Deux-cent-unième numéro de Chemins d’histoire, sixième de la sixième saison
Émission diffusée le mardi 29 octobre 2024
L’invité : Jérémie Foa, maître de conférences, habilité à diriger des recherches à Aix-Marseille Université, auteur de Survivre. Une histoire des guerres de Religion, Seuil, 2024, et de Tous ceux qui tombent. Visages du massacre de la Saint-Barthélemy, La Découverte, 2021, nouvelle édition en format poche, 2024.
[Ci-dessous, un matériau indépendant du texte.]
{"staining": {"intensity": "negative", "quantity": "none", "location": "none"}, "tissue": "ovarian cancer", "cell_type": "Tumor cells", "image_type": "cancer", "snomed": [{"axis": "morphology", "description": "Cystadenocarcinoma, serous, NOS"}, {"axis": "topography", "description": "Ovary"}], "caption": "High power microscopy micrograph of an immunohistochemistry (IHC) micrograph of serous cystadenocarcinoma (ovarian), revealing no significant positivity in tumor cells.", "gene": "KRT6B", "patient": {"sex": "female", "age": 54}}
Le thème : Manuel de survie en temps de guerre civile
Le canevas de l’émission
Un livre dédié à « cette angoisse crue et souterraine, celle de survivre dans une ville hostile, que la guerre éreinte non à distance, en quelque front lointain, mais par les rues, sur les places, quand, au cœur du familier, s’éteint la familiarité » (p. 11). Un manuel de survie en temps de stasis. « Une hypothèse centrale travaille le livre : la perte du droit à l’indifférence dans les sociétés en guerre civile et l’obligation afférente de tout expliciter » mais aussi de (tout) dissimuler (p. 12). Faire l’histoire de ces épreuves de dissimulation / d’explicitation.
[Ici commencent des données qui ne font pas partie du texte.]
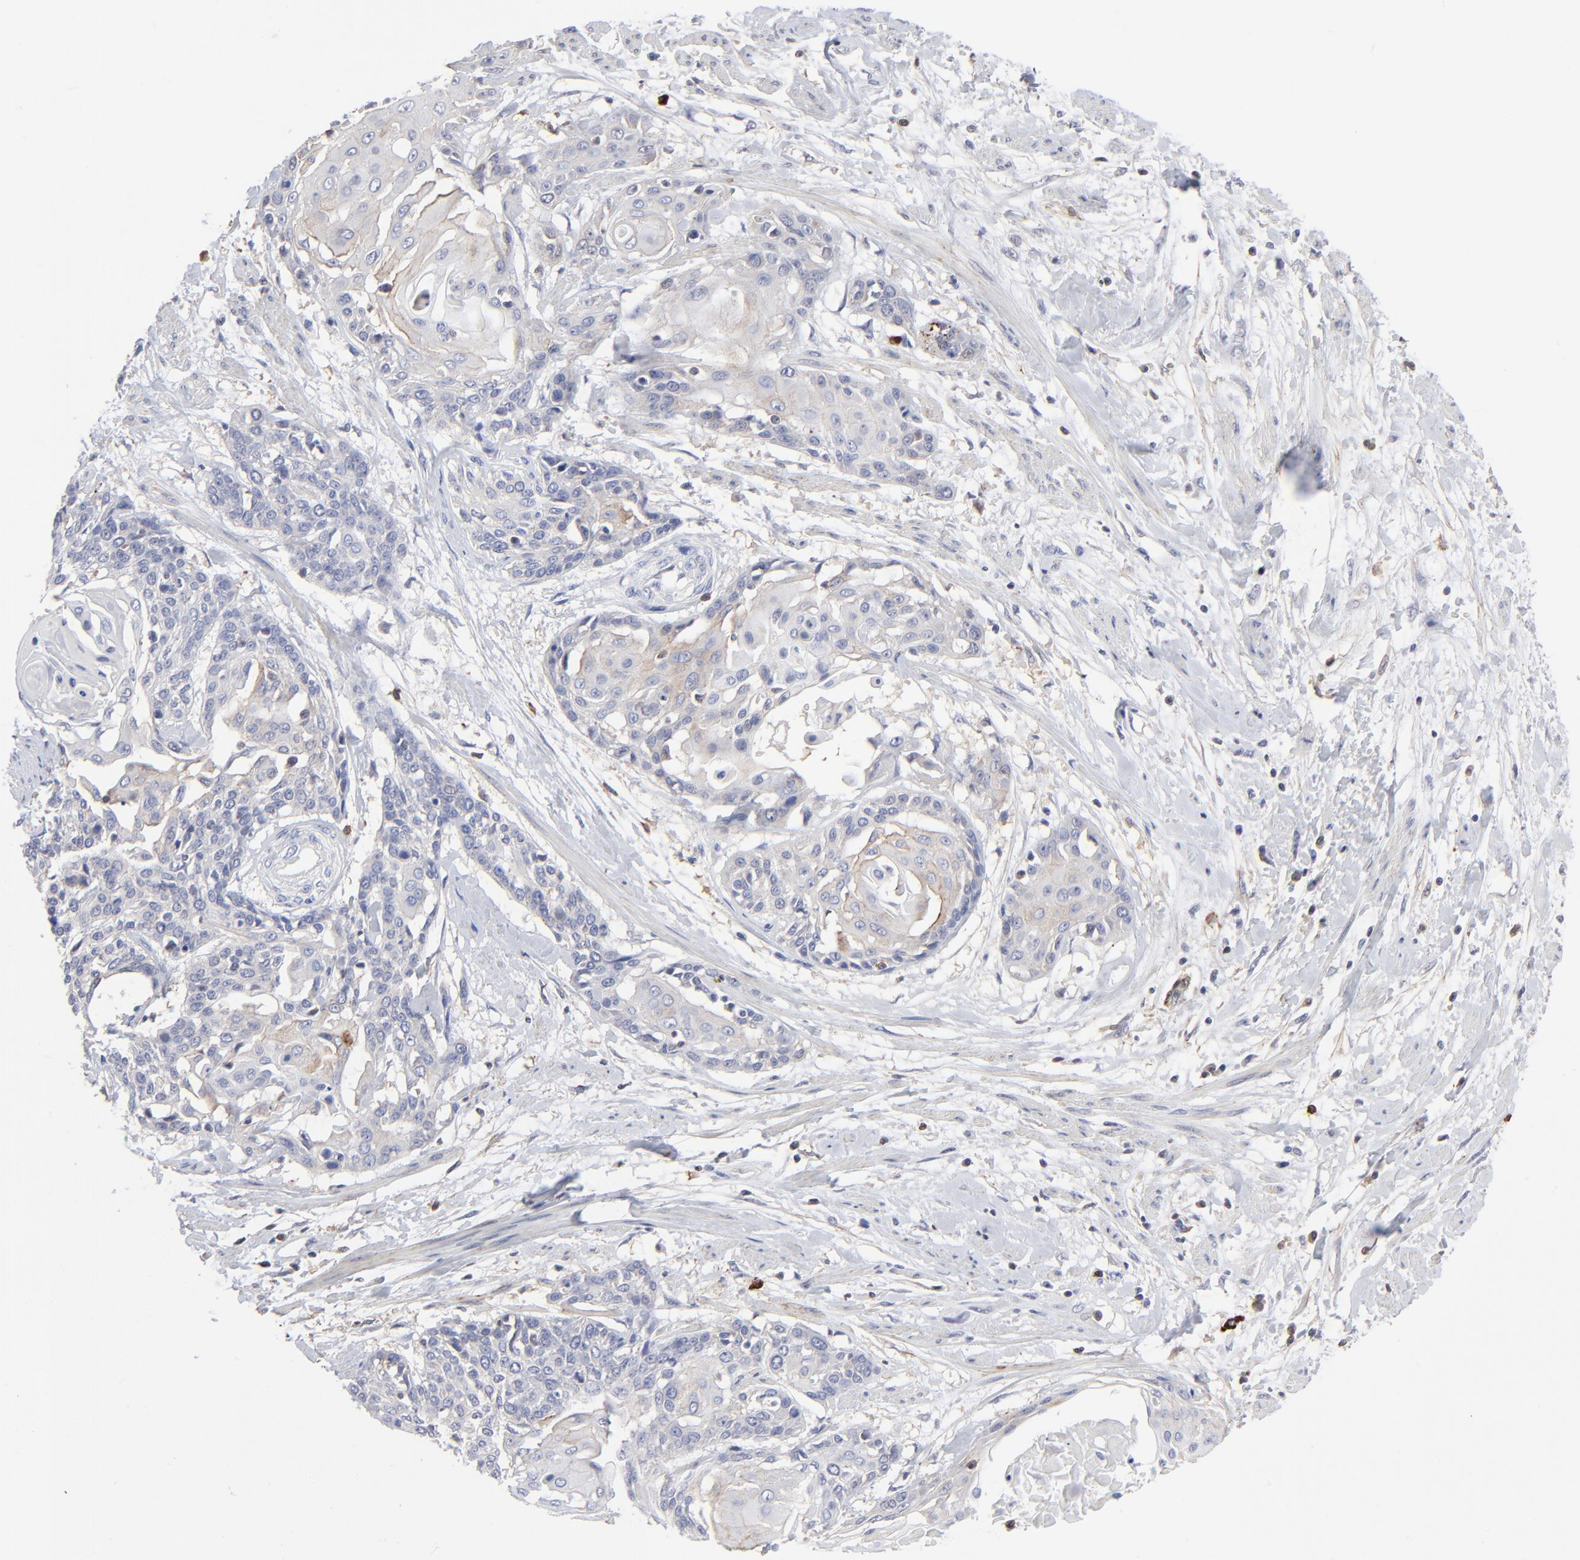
{"staining": {"intensity": "negative", "quantity": "none", "location": "none"}, "tissue": "cervical cancer", "cell_type": "Tumor cells", "image_type": "cancer", "snomed": [{"axis": "morphology", "description": "Squamous cell carcinoma, NOS"}, {"axis": "topography", "description": "Cervix"}], "caption": "Immunohistochemical staining of squamous cell carcinoma (cervical) reveals no significant expression in tumor cells. (DAB (3,3'-diaminobenzidine) immunohistochemistry visualized using brightfield microscopy, high magnification).", "gene": "TBXT", "patient": {"sex": "female", "age": 57}}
Une approche micro-historique, qui emprunte ses outils à l’interactionnisme symbolique, notamment à Erving Goffman, le sociologue étatsunien. La manière de faire de Jérémie Foa. Exemples à grande échelle et intrication de la pensée sociologique, dans le cadre d’un empan chronologique large et vu dans une forme de continuité dont les césures sont un peu gommées par l’ouvrage.
Le kaléidoscope des sources. Montaigne, en fil rouge, surtout au début de l’ouvrage et jusqu’au dernier (« Se donner le mot »), « notre meilleur guide sur les sentiers fumeux de la guerre civile ». Montaigne face aux dissimulations et aux contrefaçons (en 1572-1573, Montaigne chevauche plusieurs jours avec un gentilhomme huguenot sans s’en apercevoir, citation p. 21 et analyse p. 27-28). Faits divers, faits saillants, anecdotes, saisis sur le vif. Exemple d’un fait divers survenu à Laon, en 1589 (lecture, p. 29). Histoire et vérité, le « possible » et le « véridique » (voir p. 47, 92, 158). Donner voix aux acteurs et actrice de l’histoire.
Dans la continuité du précédent livre, Tous ceux qui tombent, et face au débat historiographique, alors que paraît le Paris criminel, 1572, signé Denis Crouzet, dont le chapitre 6 constitue, aux p. 195 et s., une critique des positions de Jérémie Foa.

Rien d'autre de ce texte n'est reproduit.